DIRECTIONS :: Which lines in the material below contain the string "Find"? Copy each of them in full.

########################################

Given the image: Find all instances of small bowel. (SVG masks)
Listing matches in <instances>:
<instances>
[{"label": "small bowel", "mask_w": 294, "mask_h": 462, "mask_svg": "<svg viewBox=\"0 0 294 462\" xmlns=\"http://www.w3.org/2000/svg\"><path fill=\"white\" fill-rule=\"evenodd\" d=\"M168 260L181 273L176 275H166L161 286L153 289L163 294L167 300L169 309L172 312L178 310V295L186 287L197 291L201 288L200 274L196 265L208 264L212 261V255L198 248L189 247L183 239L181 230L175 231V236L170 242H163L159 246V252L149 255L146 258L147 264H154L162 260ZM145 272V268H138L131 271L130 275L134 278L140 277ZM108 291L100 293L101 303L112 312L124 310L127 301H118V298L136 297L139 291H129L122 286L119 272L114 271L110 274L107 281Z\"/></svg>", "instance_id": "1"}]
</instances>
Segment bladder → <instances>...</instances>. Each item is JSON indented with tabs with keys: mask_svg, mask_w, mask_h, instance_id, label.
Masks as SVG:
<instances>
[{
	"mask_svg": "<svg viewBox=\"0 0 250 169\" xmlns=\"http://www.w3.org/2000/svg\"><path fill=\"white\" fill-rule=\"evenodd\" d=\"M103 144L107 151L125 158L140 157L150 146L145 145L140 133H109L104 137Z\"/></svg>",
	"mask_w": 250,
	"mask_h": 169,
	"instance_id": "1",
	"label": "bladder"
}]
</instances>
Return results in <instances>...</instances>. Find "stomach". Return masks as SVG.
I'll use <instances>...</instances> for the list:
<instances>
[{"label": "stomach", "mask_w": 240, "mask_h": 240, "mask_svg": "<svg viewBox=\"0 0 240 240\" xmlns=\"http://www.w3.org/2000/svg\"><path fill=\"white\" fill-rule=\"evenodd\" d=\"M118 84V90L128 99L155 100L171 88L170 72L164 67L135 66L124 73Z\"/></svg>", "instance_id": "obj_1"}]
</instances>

########################################

THE OUTPUT ::
Given the image: Find all instances of small bowel. (SVG masks)
Return results in <instances>...</instances>. Find "stomach". Return masks as SVG.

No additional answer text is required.